## Problem details
In the material below, the line holding "text_box [457, 228, 626, 357]" and every line after it should be reproduced exactly, please, with pictures omitted.

=== Begin Enclosure ===

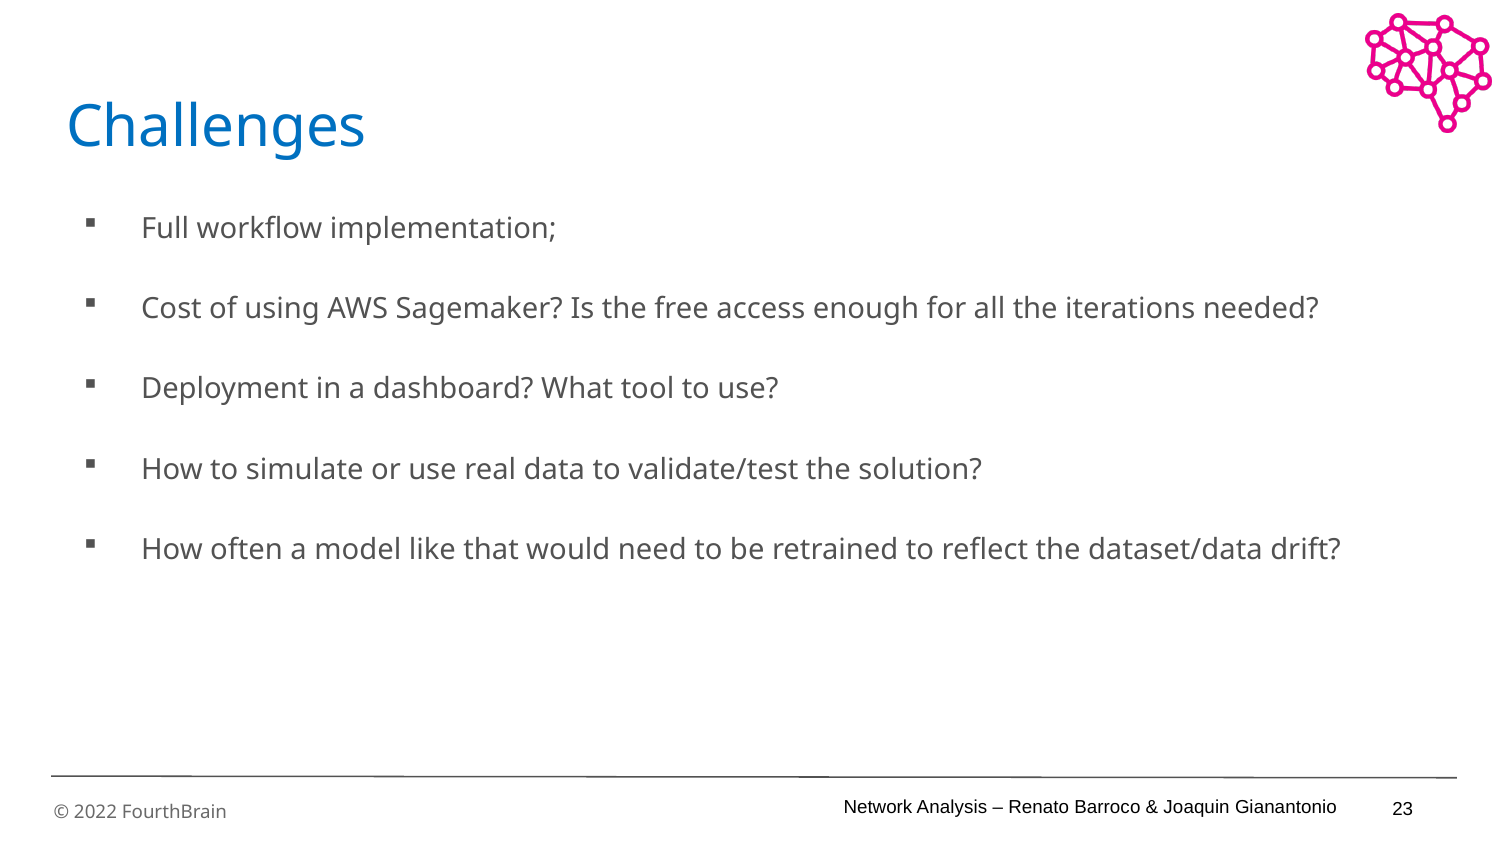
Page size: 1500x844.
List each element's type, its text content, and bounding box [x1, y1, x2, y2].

title Challenges [51, 72, 1449, 167]
list Full workflow implementation; Cost of using AWS Sagemaker? Is the free access enough for all the iterations needed? Deployment in a dashboard? What tool to use? How to simulate or use real data to validate/test the solution? How often a model like that would need to be retrained to reflect the dataset/data drift? [51, 189, 1449, 750]
picture [1365, 13, 1492, 133]
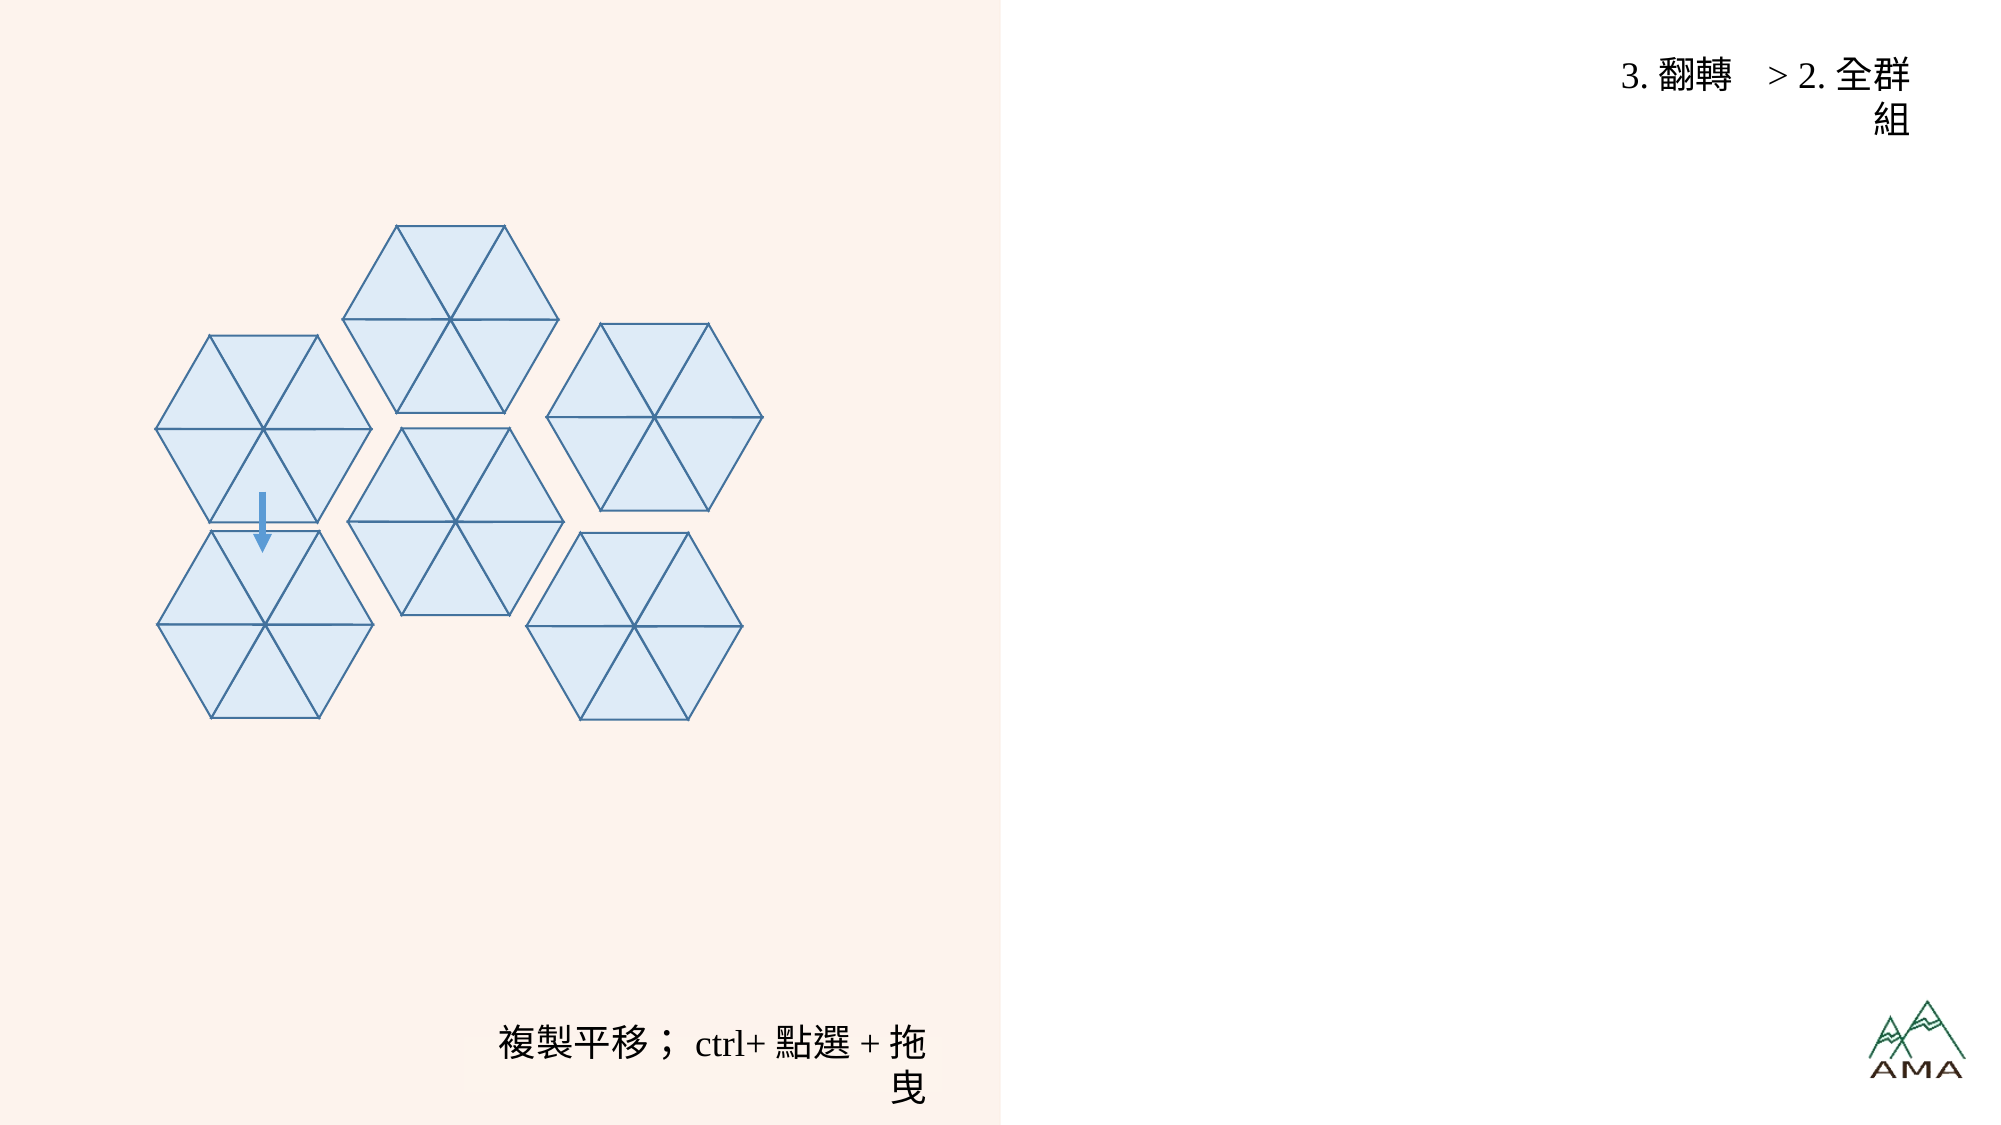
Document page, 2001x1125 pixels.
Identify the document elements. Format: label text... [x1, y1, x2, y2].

picture [1857, 987, 1974, 1092]
text_box 3.翻轉 > 2.全群組 [1564, 61, 1930, 131]
text_box 複製平移；ctrl+點選+拖曳 [462, 1035, 943, 1093]
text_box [368, 428, 543, 616]
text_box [567, 323, 742, 511]
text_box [178, 531, 353, 718]
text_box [176, 335, 351, 523]
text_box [547, 532, 722, 720]
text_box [363, 226, 538, 413]
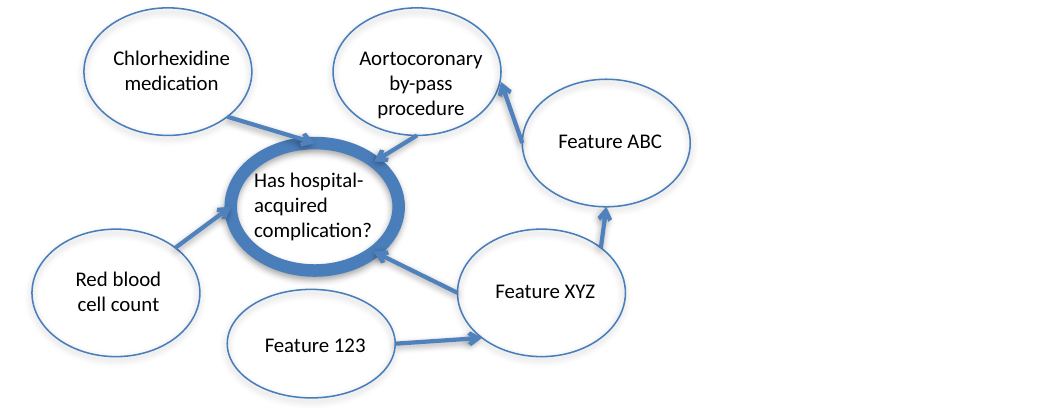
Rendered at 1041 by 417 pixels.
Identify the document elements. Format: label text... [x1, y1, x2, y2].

text_box Has hospital-acquired complication? [239, 159, 389, 250]
text_box [257, 142, 368, 159]
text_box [83, 7, 253, 136]
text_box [457, 228, 626, 357]
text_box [600, 206, 607, 248]
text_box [332, 7, 502, 136]
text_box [500, 82, 523, 144]
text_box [522, 79, 691, 208]
text_box [251, 250, 371, 272]
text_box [400, 337, 483, 344]
text_box [389, 175, 400, 238]
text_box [373, 251, 458, 294]
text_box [31, 228, 201, 357]
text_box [373, 135, 418, 162]
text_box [175, 206, 231, 248]
text_box [230, 177, 239, 236]
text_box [227, 116, 315, 144]
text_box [226, 289, 396, 399]
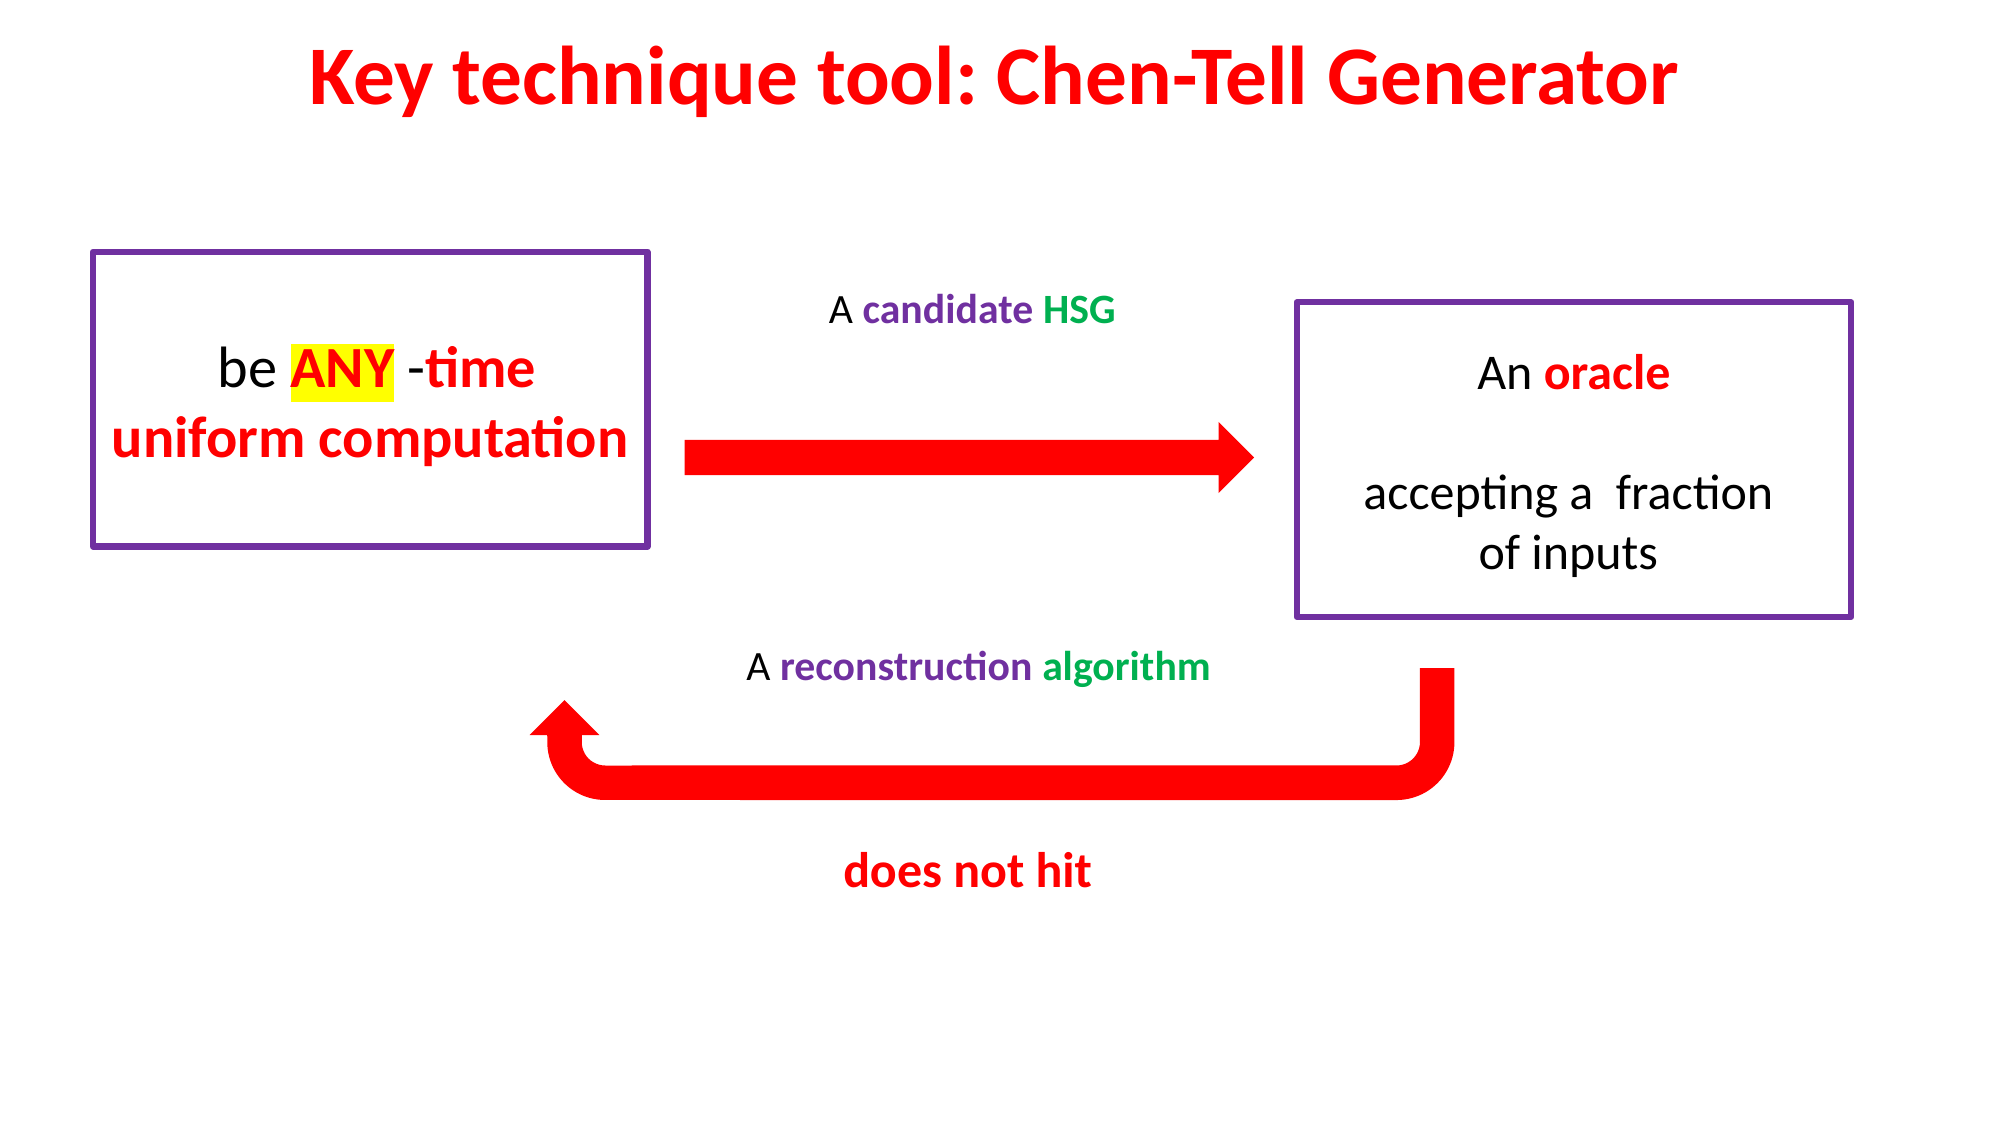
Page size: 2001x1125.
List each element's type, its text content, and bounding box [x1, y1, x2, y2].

text_box [529, 668, 1455, 801]
text_box [684, 421, 1255, 494]
title Key technique tool: Chen-Tell Generator [66, 2, 1924, 141]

=== End Enclosure ===

## Written reply
text_box [457, 228, 626, 357]
text_box [600, 206, 607, 248]
text_box [332, 7, 502, 136]
text_box [500, 82, 523, 144]
text_box [522, 79, 691, 208]
text_box [251, 250, 371, 272]
text_box [400, 337, 483, 344]
text_box [389, 175, 400, 238]
text_box [373, 251, 458, 294]
text_box [31, 228, 201, 357]
text_box [373, 135, 418, 162]
text_box [175, 206, 231, 248]
text_box [230, 177, 239, 236]
text_box [227, 116, 315, 144]
text_box [226, 289, 396, 399]
Page size: 2001x1125.
List each element's type, its text content, and bounding box [x1, y1, x2, y2].

text_box [529, 668, 1455, 801]
text_box [684, 421, 1255, 494]
title Key technique tool: Chen-Tell Generator [66, 2, 1924, 141]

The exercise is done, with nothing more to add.